Unlike The Master, Tóibín’s 2004 novel about Henry James, which confined itself to a four-year period when the protagonist was in his mid-fifties, The Magician covers almost the whole of Mann’s life, from his boyhood in Lübeck, which inspired his first and arguably finest novel, Buddenbrooks, to his death in Zurich at the age of 80.
‘The magician’ was a sobriquet bestowed on Mann by his children, who then spent much of their lives seeking to escape his spell. Outside of the House of Atreus, it would be hard to find a family more touched by tragedy. Both of Mann’s sisters and his despised sister-in-law committed suicide, as did his oldest and youngest sons (the latter after Thomas’s death and beyond the scope of this novel), while one of his sons-in-law drowned during the second world war when the ship taking him to Canada was torpedoed.
With material as rich as this it is no surprise that Tóibín sticks scrupulously to the documented accounts of Mann’s life, expertly weaving together details from his autobiographical writings and his own and others’ letters and diaries. Tóibín’s great achievement is his imagining of Mann’s interior life in all its intellectual achievement and emotional muddle.
The defining event of Mann’s middle years was the rise of Nazism, which forced him into exile, first in Switzerland and then in America. Unlike his brother Heinrich and son Klaus, he initially failed to speak out against Hitler, fearing that his books would be banned in his homeland. By reporting Klaus’s post-war visit to Richard Strauss, whose justification for staying in Germany was that it ‘had 80 opera houses’, Tóibín subtly asks whether Mann’s position, although different in scale to Strauss’s, was different in kind, leading us to question the morality of a man for whom art was paramount.
Although devotedly married for 50 years to Katia Pringsheim, who bore him six children, Mann had lifelong homoerotic impulses, which are most famously manifest in the novella Death in Venice, and most shockingly in his attraction to his 14-year-old-son Klaus’s ‘ravishing adolescent body’. Tóibín skilfully charts Mann’s hidden (and not-so-hidden) desires and his terror that the diaries, to which he confided them, would be unearthed by the Nazis, thereby destroying his reputation.
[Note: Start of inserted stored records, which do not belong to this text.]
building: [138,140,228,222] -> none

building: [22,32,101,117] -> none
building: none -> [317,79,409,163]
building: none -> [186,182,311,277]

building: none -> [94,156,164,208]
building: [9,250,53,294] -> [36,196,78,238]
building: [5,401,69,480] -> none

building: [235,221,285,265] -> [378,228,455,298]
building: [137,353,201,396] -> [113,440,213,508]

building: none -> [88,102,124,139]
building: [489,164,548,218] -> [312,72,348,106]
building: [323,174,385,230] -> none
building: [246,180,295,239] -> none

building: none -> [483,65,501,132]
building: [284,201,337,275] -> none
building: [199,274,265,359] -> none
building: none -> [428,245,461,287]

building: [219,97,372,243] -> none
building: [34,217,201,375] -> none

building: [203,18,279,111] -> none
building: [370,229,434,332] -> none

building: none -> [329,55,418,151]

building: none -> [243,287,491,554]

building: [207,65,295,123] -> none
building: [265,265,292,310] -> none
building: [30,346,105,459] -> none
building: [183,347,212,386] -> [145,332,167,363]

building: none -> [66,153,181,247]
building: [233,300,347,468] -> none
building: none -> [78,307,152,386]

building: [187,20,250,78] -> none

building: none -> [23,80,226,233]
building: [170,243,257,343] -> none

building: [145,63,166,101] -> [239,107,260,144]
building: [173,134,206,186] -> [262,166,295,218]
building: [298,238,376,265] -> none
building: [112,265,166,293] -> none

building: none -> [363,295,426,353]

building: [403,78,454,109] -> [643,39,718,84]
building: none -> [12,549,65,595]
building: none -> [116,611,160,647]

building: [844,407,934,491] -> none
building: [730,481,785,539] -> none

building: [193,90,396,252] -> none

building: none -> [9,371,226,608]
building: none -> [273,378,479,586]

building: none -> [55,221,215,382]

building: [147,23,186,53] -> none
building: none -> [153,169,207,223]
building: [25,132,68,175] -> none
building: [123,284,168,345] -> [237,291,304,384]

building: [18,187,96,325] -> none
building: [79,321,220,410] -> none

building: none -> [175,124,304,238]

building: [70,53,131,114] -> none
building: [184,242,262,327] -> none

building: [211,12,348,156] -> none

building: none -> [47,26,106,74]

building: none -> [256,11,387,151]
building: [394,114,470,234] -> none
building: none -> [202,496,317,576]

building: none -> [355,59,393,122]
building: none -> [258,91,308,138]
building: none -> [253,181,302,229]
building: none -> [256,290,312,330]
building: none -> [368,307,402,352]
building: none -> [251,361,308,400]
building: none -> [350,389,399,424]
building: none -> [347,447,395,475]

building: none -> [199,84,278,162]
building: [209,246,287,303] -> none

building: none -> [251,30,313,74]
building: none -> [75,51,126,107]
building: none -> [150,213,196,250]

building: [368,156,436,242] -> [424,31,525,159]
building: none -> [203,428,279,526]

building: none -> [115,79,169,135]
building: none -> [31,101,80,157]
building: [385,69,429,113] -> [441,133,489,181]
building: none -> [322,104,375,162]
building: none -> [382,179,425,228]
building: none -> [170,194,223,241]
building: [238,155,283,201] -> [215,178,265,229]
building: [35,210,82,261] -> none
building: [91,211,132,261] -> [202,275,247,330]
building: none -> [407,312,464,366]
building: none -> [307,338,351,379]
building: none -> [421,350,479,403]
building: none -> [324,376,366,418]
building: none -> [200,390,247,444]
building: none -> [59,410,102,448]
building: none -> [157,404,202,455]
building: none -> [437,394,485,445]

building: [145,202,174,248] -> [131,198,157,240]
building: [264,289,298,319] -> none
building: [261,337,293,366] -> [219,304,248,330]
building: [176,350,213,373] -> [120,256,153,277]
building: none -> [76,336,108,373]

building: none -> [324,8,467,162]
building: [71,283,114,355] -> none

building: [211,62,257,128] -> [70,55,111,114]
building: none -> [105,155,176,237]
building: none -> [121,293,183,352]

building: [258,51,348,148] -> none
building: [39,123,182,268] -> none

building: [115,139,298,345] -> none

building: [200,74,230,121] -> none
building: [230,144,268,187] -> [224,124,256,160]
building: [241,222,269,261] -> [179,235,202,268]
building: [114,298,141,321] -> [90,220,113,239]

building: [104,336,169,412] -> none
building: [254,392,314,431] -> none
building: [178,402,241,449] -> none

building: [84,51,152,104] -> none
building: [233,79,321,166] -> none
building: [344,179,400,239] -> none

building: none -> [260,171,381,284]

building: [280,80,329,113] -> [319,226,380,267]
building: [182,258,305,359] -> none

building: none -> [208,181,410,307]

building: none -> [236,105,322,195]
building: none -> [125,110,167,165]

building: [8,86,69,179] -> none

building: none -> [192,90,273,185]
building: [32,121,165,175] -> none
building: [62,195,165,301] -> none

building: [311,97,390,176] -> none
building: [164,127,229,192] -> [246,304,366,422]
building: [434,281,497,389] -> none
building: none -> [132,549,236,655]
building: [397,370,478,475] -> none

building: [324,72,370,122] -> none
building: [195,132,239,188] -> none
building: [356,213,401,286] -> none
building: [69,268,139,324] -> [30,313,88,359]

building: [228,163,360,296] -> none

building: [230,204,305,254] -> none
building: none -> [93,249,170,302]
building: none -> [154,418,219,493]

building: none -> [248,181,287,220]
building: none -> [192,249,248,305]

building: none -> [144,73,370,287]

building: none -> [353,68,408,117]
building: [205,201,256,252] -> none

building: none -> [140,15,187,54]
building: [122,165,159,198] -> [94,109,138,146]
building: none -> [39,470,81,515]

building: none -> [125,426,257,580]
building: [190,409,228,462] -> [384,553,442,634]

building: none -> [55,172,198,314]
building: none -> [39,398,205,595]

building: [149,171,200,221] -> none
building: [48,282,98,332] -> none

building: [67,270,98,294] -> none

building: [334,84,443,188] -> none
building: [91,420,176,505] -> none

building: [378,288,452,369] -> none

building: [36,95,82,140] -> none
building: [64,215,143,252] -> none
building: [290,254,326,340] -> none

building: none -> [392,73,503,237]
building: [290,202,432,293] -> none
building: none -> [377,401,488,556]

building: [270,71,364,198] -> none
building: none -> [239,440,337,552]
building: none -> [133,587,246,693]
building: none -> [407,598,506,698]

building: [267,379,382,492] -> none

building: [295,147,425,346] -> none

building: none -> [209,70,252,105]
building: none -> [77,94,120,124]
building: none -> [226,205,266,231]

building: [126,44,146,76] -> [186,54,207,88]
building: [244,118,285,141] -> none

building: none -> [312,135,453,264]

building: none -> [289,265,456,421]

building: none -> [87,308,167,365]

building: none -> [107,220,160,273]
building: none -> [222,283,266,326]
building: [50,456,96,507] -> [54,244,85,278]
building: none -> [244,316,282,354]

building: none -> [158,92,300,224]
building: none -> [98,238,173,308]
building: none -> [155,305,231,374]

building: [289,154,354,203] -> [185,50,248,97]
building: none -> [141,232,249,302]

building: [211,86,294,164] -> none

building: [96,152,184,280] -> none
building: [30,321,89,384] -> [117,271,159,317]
Tóibín is equally insightful on the nature of literary creation, revealing the intimate connection between Mann’s life and work, from Buddenbrooks, which was directly inspired by his father’s liquidation of the family grain company, to Doctor Faustus, which was indirectly inspired by Arnold Schoenberg, his fellow exile in Los Angeles. Comparing himself with Schoenberg, Mann laments the limitations of his own art: ‘Composers can think about God and the ineffable. We have to imagine the buttons on a coat.’
The odd glimmer of humour aside (such as Auden’s wicked parody of Virginia Woolf’s high style when he visits the Manns in Princeton), The Magician employs a measured and sober style, befitting its subject. It is a considerable feat of literary empathy, which transports the reader back to some of the key events of the 20th century and into the mind of one of its master chroniclers.